Marlene Blood comes from Whangarei and sent a very nice postcard of the Whangarei Town Centre to show her enthusiasm. "I have a list of 10 or more friends and family who get at least two each time we are on holiday. I fill each card up with so much I wonder if they can be read but everyone tells me they love them."
Joan Harbour from Birkenhead sent a postcard from the British Postal Museum in London - the Mecca for postcard enthusiasts - and printed on it the slogan, "Long live postcard communications".
"I love receiving postcards and want them packed with news," she says, "so therefore I must reciprocate when I make my travels."
Harbour reckons the most exciting postcards she has sent were posted from St Kilda, the westernmost island in the Outer Hebrides, where the postmark features a puffin.
Rod Lyons, of Auckland, has been collecting postcards for 35 years - and swapping postcards of trains with one friend for more than 15 years - and continues to do so. On a recent trip to South America and the Antarctic, for instance, he sent more than 100. "All arrived within two weeks, except for the Antarctic ones, which were not collected from Port Lockhart on the Antarctic Peninsula for another 10 days."
And in case you sneerily refer to postcards as old-fashioned, Lindsay Andrews, of Adam Design in East Tamaki, sent a new high-tech postcard his company is developing, which contains a tiny CD of New Zealand images.
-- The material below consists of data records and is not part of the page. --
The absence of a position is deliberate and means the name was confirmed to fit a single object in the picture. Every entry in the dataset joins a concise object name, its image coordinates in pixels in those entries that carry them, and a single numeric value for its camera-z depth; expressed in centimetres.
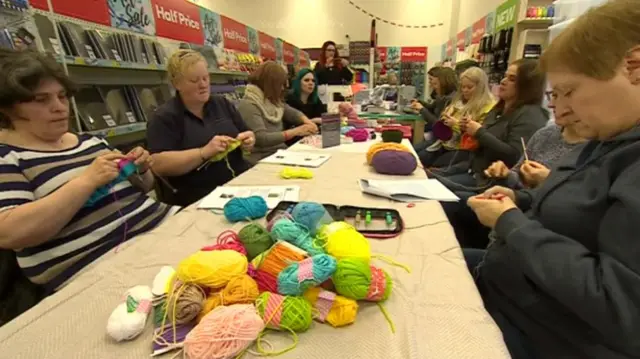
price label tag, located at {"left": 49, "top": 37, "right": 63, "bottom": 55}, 192
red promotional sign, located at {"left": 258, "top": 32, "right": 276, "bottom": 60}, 603
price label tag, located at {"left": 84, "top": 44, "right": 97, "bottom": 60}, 219
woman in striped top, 90
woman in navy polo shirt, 159
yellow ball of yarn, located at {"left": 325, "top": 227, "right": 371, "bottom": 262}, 68
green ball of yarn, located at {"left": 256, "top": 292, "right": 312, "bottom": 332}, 58
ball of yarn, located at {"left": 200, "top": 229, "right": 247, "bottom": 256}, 72
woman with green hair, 314
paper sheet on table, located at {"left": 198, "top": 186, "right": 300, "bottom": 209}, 118
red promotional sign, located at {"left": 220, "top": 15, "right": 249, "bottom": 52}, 458
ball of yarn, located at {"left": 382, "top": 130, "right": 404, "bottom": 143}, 206
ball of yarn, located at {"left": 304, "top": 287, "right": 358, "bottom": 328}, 60
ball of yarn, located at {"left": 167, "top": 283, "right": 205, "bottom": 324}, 58
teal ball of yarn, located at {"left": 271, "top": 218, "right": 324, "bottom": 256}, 69
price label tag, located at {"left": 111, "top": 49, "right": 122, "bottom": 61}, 239
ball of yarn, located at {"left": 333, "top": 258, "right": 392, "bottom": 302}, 63
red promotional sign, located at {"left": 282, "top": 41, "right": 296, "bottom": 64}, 724
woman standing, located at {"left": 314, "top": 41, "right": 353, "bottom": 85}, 486
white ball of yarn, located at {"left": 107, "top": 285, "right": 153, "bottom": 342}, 57
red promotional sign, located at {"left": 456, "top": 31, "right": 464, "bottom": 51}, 660
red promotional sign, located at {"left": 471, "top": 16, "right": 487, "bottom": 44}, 515
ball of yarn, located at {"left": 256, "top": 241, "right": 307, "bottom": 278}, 64
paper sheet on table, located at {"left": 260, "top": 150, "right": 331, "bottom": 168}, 173
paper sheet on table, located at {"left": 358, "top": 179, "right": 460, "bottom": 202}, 120
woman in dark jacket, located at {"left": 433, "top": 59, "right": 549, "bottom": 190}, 192
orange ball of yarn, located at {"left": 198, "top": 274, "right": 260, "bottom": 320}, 59
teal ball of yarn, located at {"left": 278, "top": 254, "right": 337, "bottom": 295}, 59
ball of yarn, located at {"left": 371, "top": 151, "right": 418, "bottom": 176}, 149
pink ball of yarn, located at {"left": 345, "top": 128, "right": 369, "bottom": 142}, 241
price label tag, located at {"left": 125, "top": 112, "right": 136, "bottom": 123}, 260
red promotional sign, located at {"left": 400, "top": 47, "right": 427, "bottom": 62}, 833
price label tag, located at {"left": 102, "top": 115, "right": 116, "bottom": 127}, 238
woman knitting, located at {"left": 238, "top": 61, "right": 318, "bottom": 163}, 246
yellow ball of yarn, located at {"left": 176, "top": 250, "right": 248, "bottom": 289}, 61
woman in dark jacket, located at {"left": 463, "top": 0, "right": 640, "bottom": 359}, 54
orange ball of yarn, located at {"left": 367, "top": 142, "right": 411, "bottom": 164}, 158
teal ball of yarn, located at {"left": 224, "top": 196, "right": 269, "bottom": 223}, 103
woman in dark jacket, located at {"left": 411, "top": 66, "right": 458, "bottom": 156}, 358
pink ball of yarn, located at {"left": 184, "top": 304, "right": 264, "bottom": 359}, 52
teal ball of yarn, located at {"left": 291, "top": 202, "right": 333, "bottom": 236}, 81
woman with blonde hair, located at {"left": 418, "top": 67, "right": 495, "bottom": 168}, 250
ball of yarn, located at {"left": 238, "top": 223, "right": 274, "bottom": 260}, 74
The pictures are beautiful but the file of the sample copy is so big it takes an age to run.
Then Ratesh Dhir, of British-based InAMobile, sent details of the even more high-tech electronic postcard service his company is already providing for Vodafone, O2 and Travelocity in Britain, and which may be available in New Zealand "in the not too distant future".
"Basically it allows camera phone users to take a picture, add a message and address, and send it as a physical postcard anywhere in the world."
In fact postcards are so popular that there's even a book about them: Wish you were here: the story of New Zealand postcards. But I'll write about that another time.